Natural Language Generation (NLG)

The NLG components in DialogueKit are currently template-based. The basic template-based generation works by extracting templates from a set of training data. The templates are the user and agent utterances with the annotations removed. This version can be found here: dialoguekit.nlg.nlg_template.TemplateNLG.

An extended version of the basic template-based implementation which can perform conditional language generation is dialoguekit.nlg.nlg_conditional.ConditionalNLG. Using a conditional may be useful in cases where other attributes than the intent and annotations may be of interest , for example, the user’s satisfaction. This can then be used to select templates that have a different tone based on the conditional.

These two are used in similar ways. The only difference is that the ConditionalNLG can use a conditional in the dialoguekit.core.annotated_utterance.AnnotatedUtterance.metadata as long as the conditional value is a number.
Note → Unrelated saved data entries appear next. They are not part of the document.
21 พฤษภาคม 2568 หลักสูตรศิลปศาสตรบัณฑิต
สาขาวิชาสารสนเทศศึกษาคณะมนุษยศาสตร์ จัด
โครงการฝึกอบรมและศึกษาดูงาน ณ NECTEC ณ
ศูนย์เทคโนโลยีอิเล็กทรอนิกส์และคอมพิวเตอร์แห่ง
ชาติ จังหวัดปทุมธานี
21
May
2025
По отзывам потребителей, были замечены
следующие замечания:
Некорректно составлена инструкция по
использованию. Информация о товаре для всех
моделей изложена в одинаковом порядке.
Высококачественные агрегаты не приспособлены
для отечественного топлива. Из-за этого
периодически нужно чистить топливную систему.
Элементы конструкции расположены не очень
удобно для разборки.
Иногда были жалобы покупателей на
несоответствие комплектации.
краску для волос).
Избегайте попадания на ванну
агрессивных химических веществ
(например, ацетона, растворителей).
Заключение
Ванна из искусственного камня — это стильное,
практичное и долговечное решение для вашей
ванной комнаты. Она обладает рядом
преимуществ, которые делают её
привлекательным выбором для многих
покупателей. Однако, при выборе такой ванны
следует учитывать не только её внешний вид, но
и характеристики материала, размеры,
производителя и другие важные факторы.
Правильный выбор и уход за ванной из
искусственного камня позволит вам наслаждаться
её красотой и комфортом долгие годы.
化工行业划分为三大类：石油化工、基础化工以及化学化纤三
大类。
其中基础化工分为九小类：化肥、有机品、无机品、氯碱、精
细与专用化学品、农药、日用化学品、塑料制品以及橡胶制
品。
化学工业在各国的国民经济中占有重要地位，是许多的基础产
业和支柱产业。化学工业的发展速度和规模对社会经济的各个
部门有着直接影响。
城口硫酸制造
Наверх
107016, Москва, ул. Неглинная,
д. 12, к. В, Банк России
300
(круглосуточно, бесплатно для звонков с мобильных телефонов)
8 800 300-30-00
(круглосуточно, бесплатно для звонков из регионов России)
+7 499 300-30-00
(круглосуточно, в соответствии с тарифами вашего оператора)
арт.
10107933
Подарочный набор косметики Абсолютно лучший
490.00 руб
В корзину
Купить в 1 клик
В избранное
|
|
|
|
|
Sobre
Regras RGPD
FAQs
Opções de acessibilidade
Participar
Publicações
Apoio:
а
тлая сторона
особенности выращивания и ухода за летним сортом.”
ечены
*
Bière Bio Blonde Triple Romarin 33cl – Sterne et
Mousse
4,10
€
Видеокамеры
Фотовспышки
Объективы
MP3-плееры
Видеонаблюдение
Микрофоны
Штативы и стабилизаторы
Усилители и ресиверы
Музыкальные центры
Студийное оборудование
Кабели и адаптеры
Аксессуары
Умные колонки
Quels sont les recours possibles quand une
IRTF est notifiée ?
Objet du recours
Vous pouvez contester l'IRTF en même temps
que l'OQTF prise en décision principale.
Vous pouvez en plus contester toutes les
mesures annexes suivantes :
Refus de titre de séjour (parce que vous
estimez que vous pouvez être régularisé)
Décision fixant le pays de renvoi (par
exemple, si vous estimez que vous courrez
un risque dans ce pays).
To start using these NLG classes a template needs to be generated. Two methods for doing this are provided:

Usage Example

from dialoguekit.core.annotation import Annotation
from dialoguekit.core.intent import Intent
from dialoguekit.nlg.nlg_template import TemplateNLG
from dialoguekit.nlg.template_from_training_data import (
    extract_utterance_template,
)

template = extract_utterance_template(
    annotated_dialogue_file=ANNOTATED_DIALOGUE_FILE_PATH,
)
nlg = TemplateNLG(response_templates=template)

response = nlg.generate_utterance_text(intent=Intent("COMPLETE"))

ConditionalNLG

The ConditionalNLG class contains two additional parameters to the generate_utterance_text() method.

  • conditional: str

  • conditional_value: Number

These fields are used to find the utterance that has the closest conditional_value to the utterance metadata field with the key conditional. Note that this necessitates the need of a larger template with multiple values for the conditional.

Custom NLG

Any custom NLG component might be implemented by inheriting from dialoguekit.nlg.nlg_abstract.AbstractNLG.